ISTANBUL (Reuters) - The Turkish lira weakened some 0.6% against the dollar on Tuesday as investors grew increasingly concerned about an escalation of violence between Syrian government forces and Turkish forces in northwest Syria.
Five Turkish soldiers were killed in shelling by Russia-backed Syrian forces on Monday, marking the second deadly attack on Turkish forces in Syria’s Idlib province within a week.
The lira TRYTOM=D3, whose volatility has spiked since a late Friday selloff, weakened as far as 6.0500 against the dollar from a close of 6.0075 on Monday. It stood at 6.0305 at 1305 GMT.
Worries over Turkey’s increased military involvement in Syria have been growing, said Jason Tuvey, senior emerging markets economist at Capital Economics.
“The latest developments certainly raised concern that tensions will continue to flare up,” he said, adding that government efforts to artificially prop up the lira would “ultimately... prove futile.”
Turkish state banks have sold tens of billions of dollars over the last year to stabilize the lira, which lost 36% of its value in two years following a currency crisis in 2018.
“Given (Turkey’s) low foreign exchange reserves, the country’s large external debt, it just cannot be sustained for very long at all,” Tuvey said.
A London forex trader said local banks had continued to sell dollars on Monday around the 6.02 level albeit at smaller volumes than last week.
The lira also declined to 6.05 on Friday, its weakest point in regular trading since late May. It recovered briefly on Monday after the government imposed new limits on banks’ foreign-exchange.
On the Istanbul stock market, the main BIST 100 index .XU100 was up 0.86% at 1234 GMT, while the banking index .XBANK was 0.12% lower.
Turkey and Russia, whose closer ties in recent years triggered concerns among Ankara’s Western allies, have worked to ease violence in Syria, despite backing opposing sides.
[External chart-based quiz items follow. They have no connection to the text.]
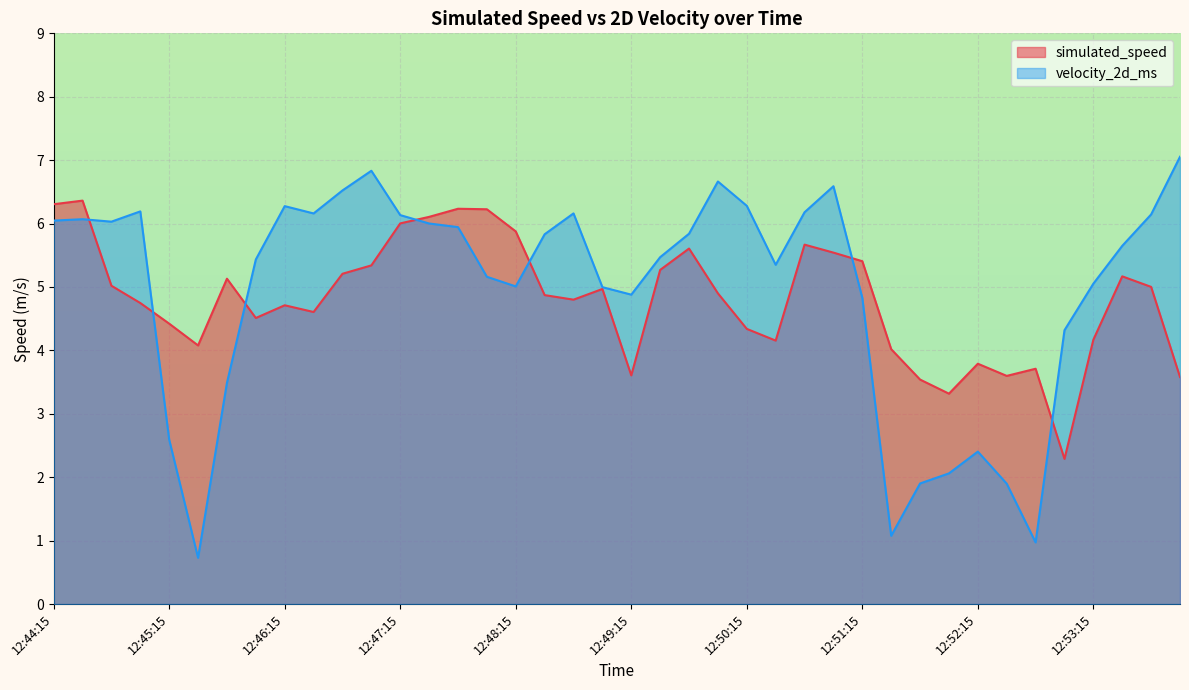

At how many categories does at least one series exceed 4?

35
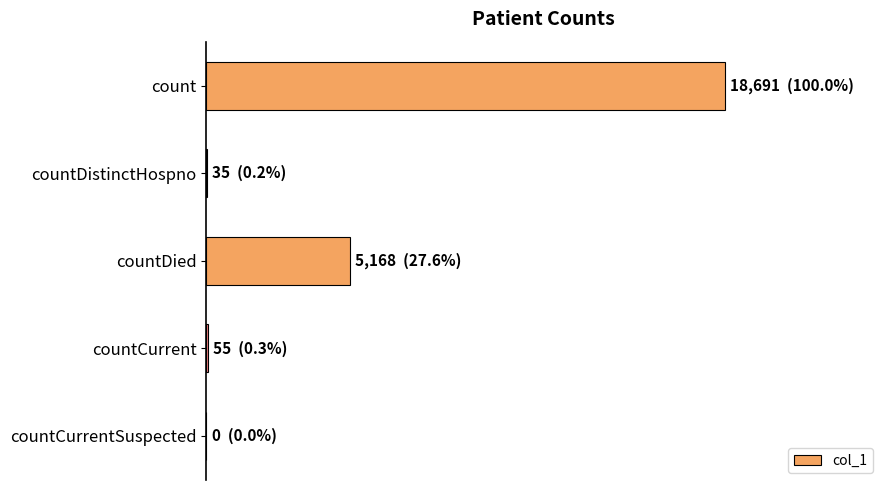

Are the bars horizontal?

Yes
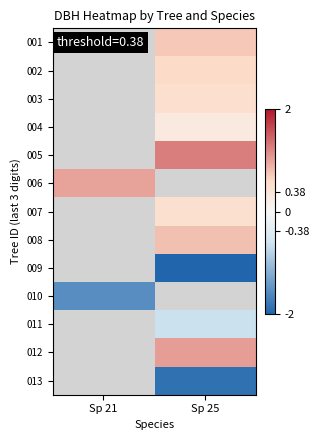

Count the number of categories in the chart.

2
The recent escalation in Idlib, where the two sides had agreed to implement a ceasefire several times, has lead to speculation that their relations could suffer.
Cristian Maggio, head of emerging markets strategy at TD Securities in London, said the developments showed the relations between Ankara and Moscow had hit a “hard bottom”.
“The potential change in relations between Turkey and Russia is one of those inflection points that the market was not priced for,” he said, also pointing to Turkey’s fraught relations with other regional powers, such as Egypt and Israel.
“Turkey has made more enemies than friends over the past few years,” Maggio said.